System	Reported MAE (meV)	Parameters (millions)
Monolayer Graphene	~0.08	0.9
Monolayer MoS₂	~0.12	0.9
Bilayer Graphene	~0.15	0.9
(Baseline equivariant MPNN)	>0.15	4.5

The model achieves these accuracies with substantially fewer parameters compared to state-of-the-art alternatives, while maintaining linear or near-linear scaling with system size. On multilayer twisted MoS₂, Hot-Ham trained solely on bilayer and trilayer data (without four-layer examples) predicts Hamiltonians for twisted structures with MAE within a few meV and reproduces DFT band structures with high fidelity.

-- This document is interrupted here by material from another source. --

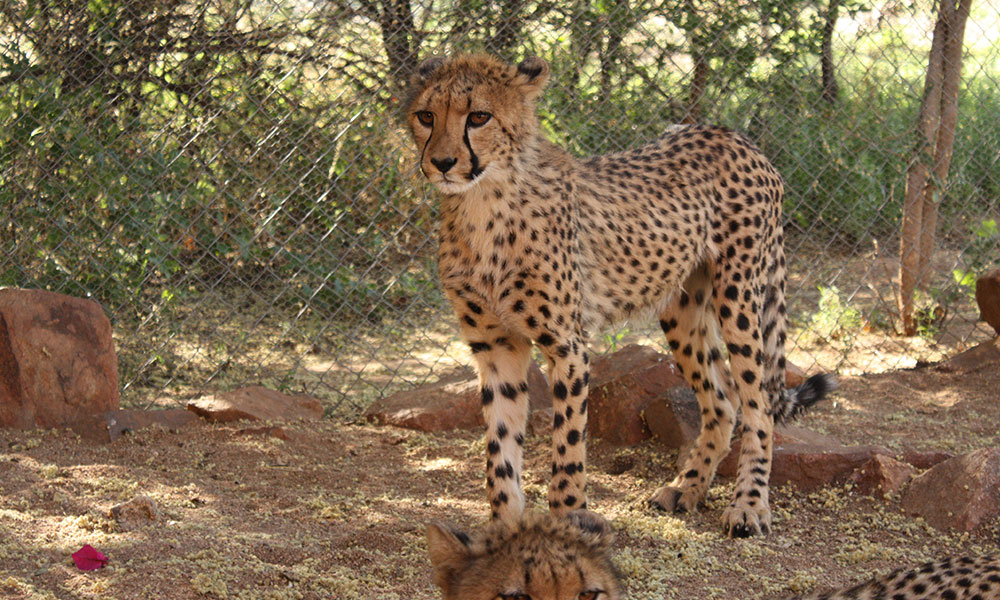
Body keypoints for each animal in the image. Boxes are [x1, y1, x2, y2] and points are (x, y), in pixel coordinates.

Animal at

For large graphene/h-BN heterostructures (up to 1022 atoms), band MAEs remain in the few-meV range, and Hamiltonian element MAEs as low as 0.49 meV are reported.

4. Generalization and Application Scope

Hot-Ham demonstrates strong generalization and computational efficiency across diverse applications:

• Twisted Multilayer Systems: Accurate predictions for moiré superlattices and double bilayer stacks, despite absent configurations in the training data.
• Heterostructures: Transferability across mismatch and twisting in graphene/h-BN interfaces.
• Bulk Allotropes: Robust reproduction of electronic structures in complex phosphorus allotropes (e.g., violet phosphorus with 84-atom unit cells), with MAEs below 1 meV on Hamiltonian elements and key band structure features preserved.

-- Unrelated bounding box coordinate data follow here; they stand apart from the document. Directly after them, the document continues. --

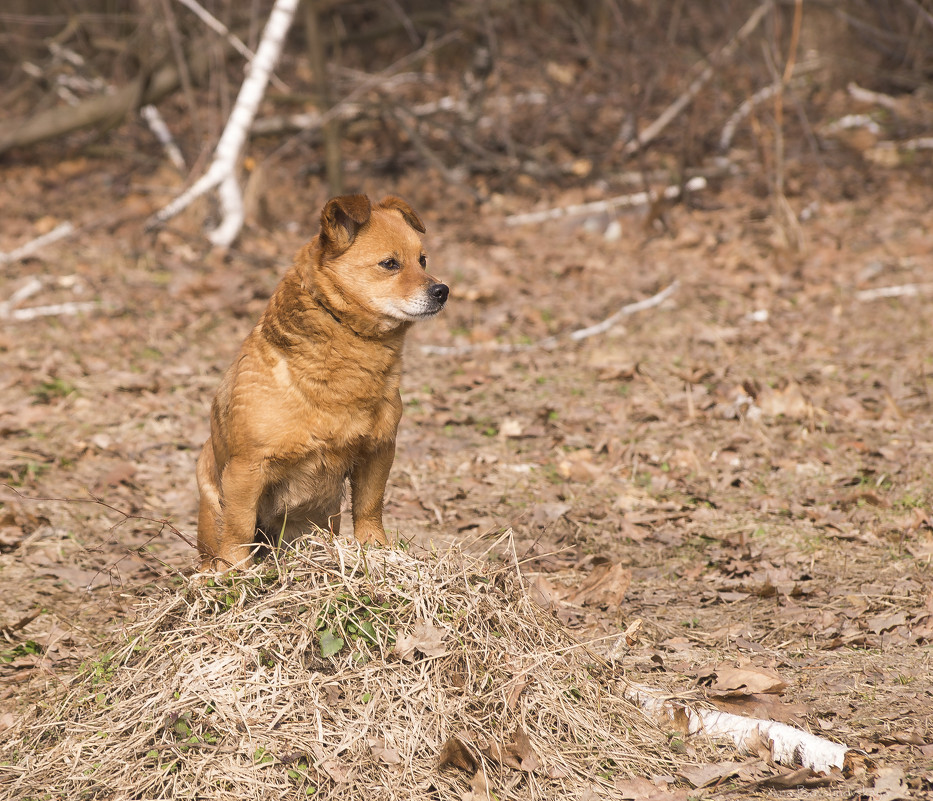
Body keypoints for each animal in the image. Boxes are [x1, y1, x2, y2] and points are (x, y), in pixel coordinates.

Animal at [196, 193, 448, 568]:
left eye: (423, 259)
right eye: (390, 264)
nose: (442, 290)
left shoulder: (378, 451)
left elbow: (369, 507)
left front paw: (376, 550)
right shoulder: (246, 469)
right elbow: (238, 530)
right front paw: (236, 573)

This generalization is attributed to strict symmetry enforcement, efficient high-order tensor contraction, and the model’s ability to extrapolate from lower-complexity training data.

5. Computational Cost, Scaling, and Efficiency

The combination of local coordinate transformation and GTP enables a significant reduction in tensor contraction cost. For a tensor order L, the cost per contraction scales as $\mathcal{O}(L^3)$ for the GTP(2D–FB) and as $\mathcal{O}(L^2\log_2 L)$ for the sphere grid implementation, compared to $\mathcal{O}(L^6)$ for CGTP. This allows the model to handle Hamiltonians with higher angular momentum channels (large L) and larger system sizes with modest computational resources. Empirical scaling studies on multilayer MoS₂ show near-linear growth of computation time with the number of atoms, consistent with the theoretical reduction in complexity.

6. Prospective Extensions and Future Applications

Hot-Ham’s architecture positions it as a platform for a range of advanced applications in ab initio materials modeling:

• Force Prediction and Molecular Dynamics: Differentiating the NN-predicted Hamiltonian enables force calculations for atomistic dynamics, potentially integrating electronic structure effects with large-scale dynamics.
• Electron–Phonon Interactions: The ability to efficiently differentiate Hamiltonians supports calculation of electron–phonon matrix elements, opening pathways to paper superconductivity or inelastic scattering phenomena.
• Quantum Transport: The prediction of orthogonal-base Hamiltonians facilitates coupling to linear scaling quantum transport methods, enabling electronic structure analysis of million-atom-scale devices.
• Integration with DFT and Learning Pipelines: The symmetry-aware architecture of Hot-Ham naturally adapts to further integration as a drop-in DFT surrogate for nano- and mesoscale materials simulations.

7. Broader Context and Methodological Relationships

The technological strategies used in Hot-Ham reflect the broader trend toward symmetry-enforced, high-order tensor machine learning frameworks in ab initio materials simulation (Yu et al., 11 Jun 2025, Yin et al., 1 Jan 2024). Hot-Ham’s use of local frames and efficient convolutional contractions aligns with efforts to reduce the overhead of equivariant neural networks and makes it amenable to continued scaling. Furthermore, the design is compatible with ongoing work in multi-stage neural protocols, tensor decomposition, and operator inference for learning both parametric and nonparametric Hamiltonian models.

In summary, Hot-Ham introduces an efficient E(3)-equivariant MPNN built upon local coordinate transformations and Gaunt tensor products, profoundly reducing the cost of high-order tensor interactions in electronic structure Hamiltonian learning. Its strong performance across standard and challenging materials datasets, efficient scaling, and symmetry-consistent architecture make it a promising foundation for next-generation machine-learned ab initio electronic structure methods (Liang et al., 5 Sep 2025).